30 life does some other things that I like, and my playgroup and I have been doing it for some time. All these proposed rules changes are from our play tests. It is not drastically different IMO, combo decks do have to interact more in early games. Some strategies suffer (mill) and others get better (midrange aggro, weenies). All and all, it makes deck building DIFFERENT, not exactly better or worse. I noticed when we first voted to adopt my proposed rule changes that games went quicker because the first 5 or so turns that are usually spent throwing down shocklands and building up mana were condensed. In other words, the "strategy" of hiding behind a wall of health is made more immediate. I would really like some more participation in playtesting.

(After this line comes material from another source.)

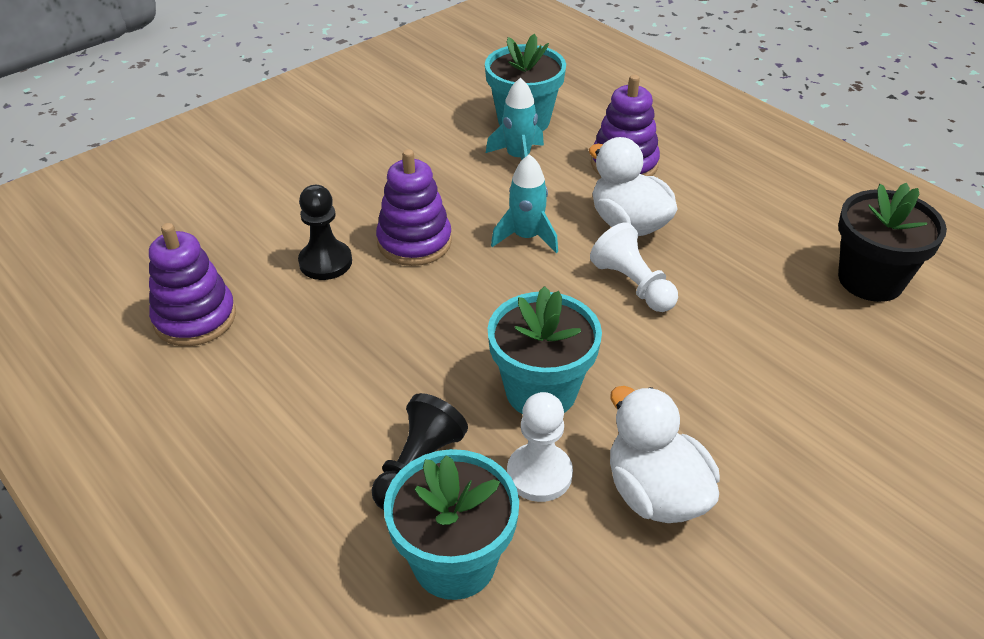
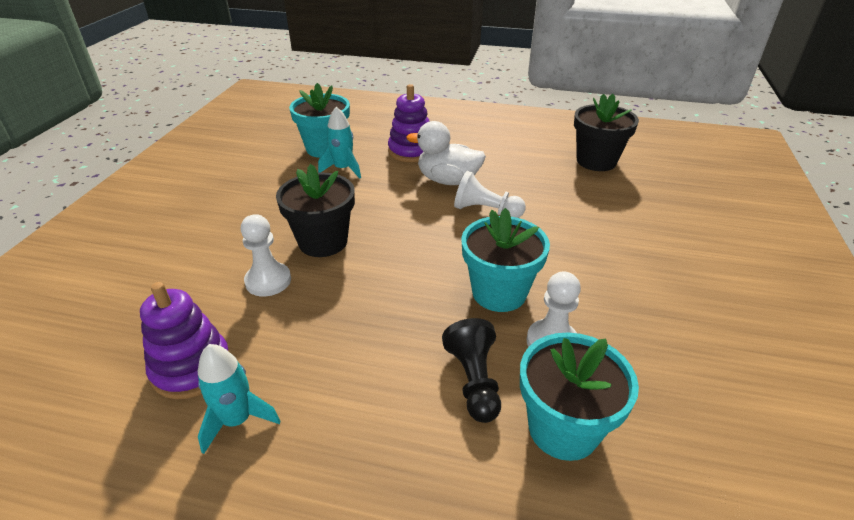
camera: 35 degrees left, 5 degrees down
black pawn [298,185,352,280] -> white pawn [241,214,291,297]
purple stacking toy [376,149,452,266] -> black flower pot [276,164,355,257]
turquoise rocket [491,154,558,254] -> turquoise rocket moved to [198,344,281,454]
white duck [610,386,720,523] -> none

{Painter's Servant} is because of the 2 card combo with {Grindstone} and being colorless, any deck has access to it cheaply. It was based off the 1v1 banned list. 1v1 is a much different game, understandable, but it's also competitive. If they banned it for degenerative game play we would be wise to observe it. Other cards they've banned for 1v1 issues, I've ignored those. Also, the Vintage banned list is somewhat intact.

{Vampiric Tutor} is mostly to do with the cost, speed and the fact you do not have to reveal the card. It can basically dial-a-combo. {Demonic Tutor} is slower, while it may still break the game in half. I'm not attached to any of the preliminary bannings, they're a jumping off point for a conversation.

Dudecore

Quote from: Agrus Kos, Enforcer of Truth on July 14, 2014, 02:07:19 PM
What if you put a life cap? It would eliminate the memory issues of commander damage while also eliminating the issues of dumb infinite life combos. You could actually make a rule saying all infinite combos top off at 100 or so, because you can't actually go infinite anyways (you still have to name a number).

I don't hate this idea. I don't enjoy capping things players enjoy doing. Writing an Actuarial table for each and every commander that hits you is something players do not enjoy doing. It would be the only format where there is a life cap, brave new territory. I wish there were a way to tackle the problem in a more cleaver way that didn't require hard capping. If we're going to cap life, why not mana or cards? I'm trying to justify why life would be the cap.